_Exercise objective:_
Convert the listing into a numbered list with one line per item, skipping blank lines and leaving out the pictures.

_Excerpted data:_

○ ○ ○

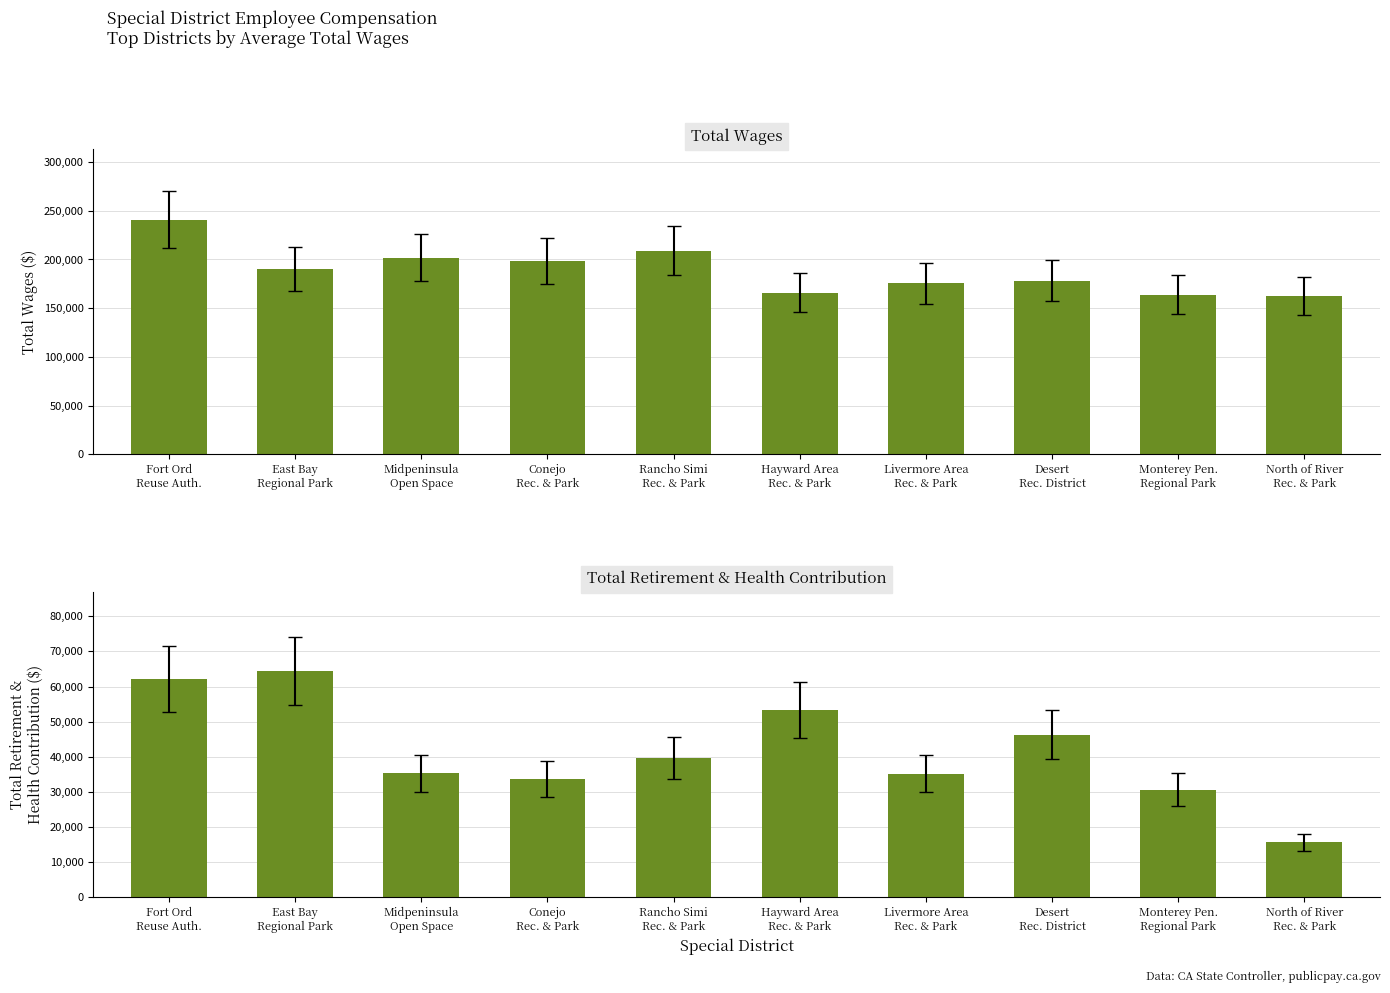

At which category does the chart reach its minimum across all series?

North of River
Rec. & Park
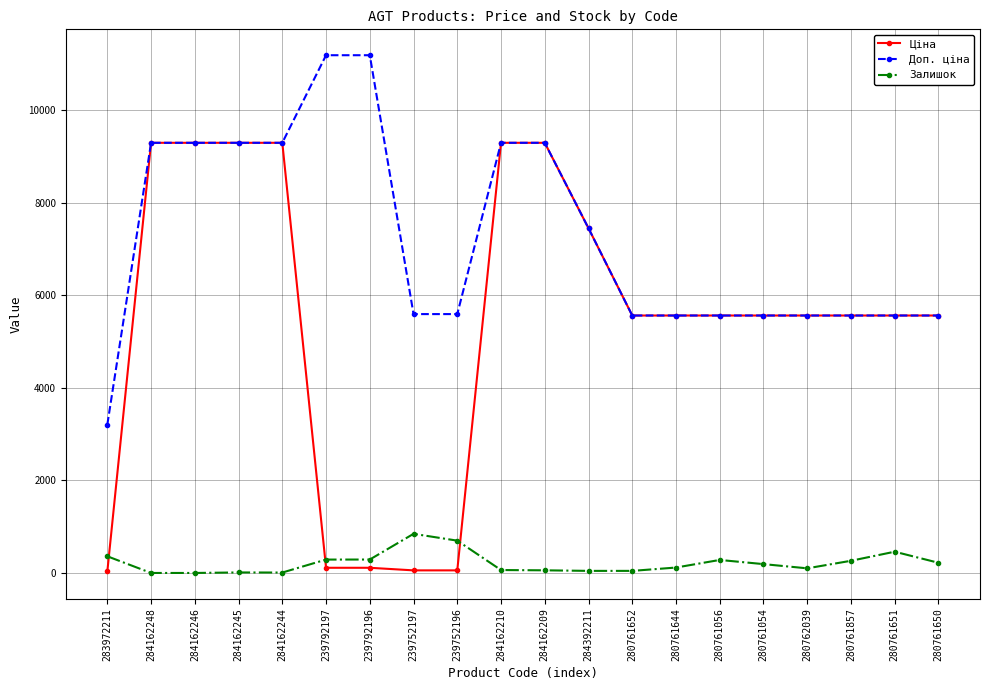

What is the lowest value of the Доп. ціна series?

3205.0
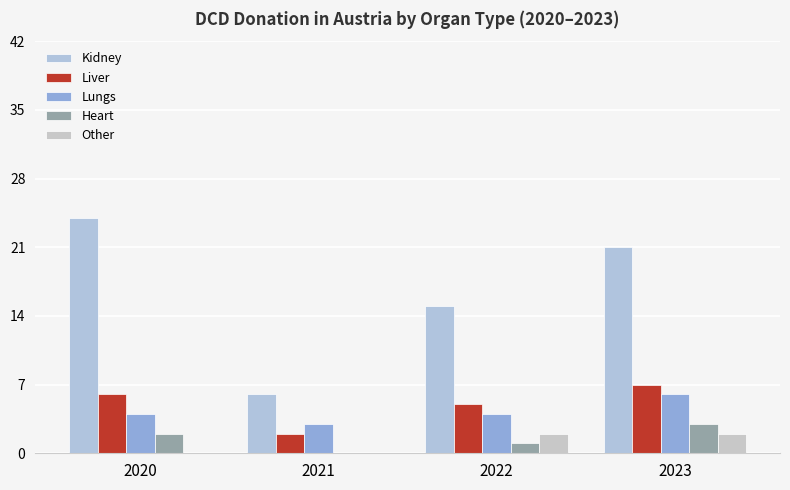

What is the average value of the Lungs series?

4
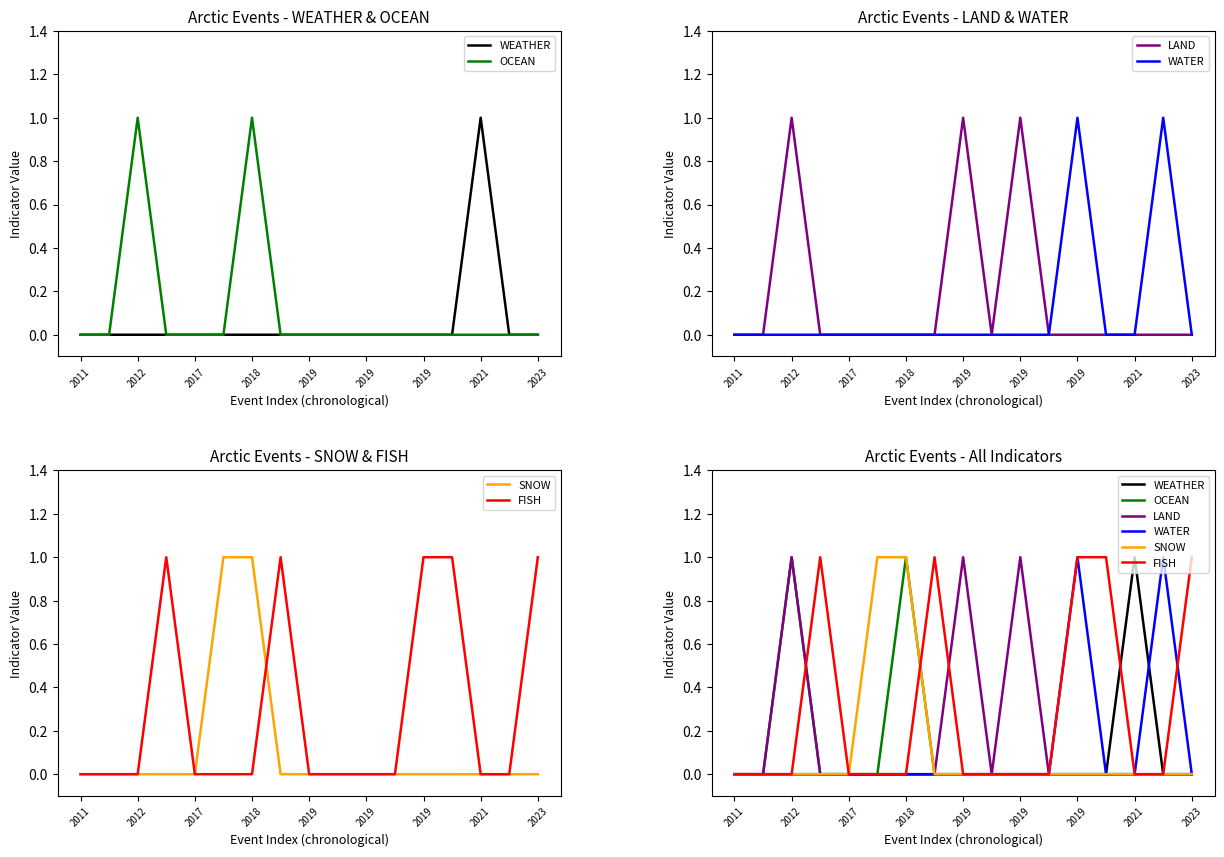

Which category has the highest value in the SNOW series?

2019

○ ○ ○

_Response:_
1. At which category does the chart reach its minimum across all series?
2. North of River
3. Rec. & Park
4. What is the lowest value of the Доп. ціна series?
5. 3205.0
6. What is the average value of the Lungs series?
7. 4
8. Which category has the highest value in the SNOW series?
9. 2019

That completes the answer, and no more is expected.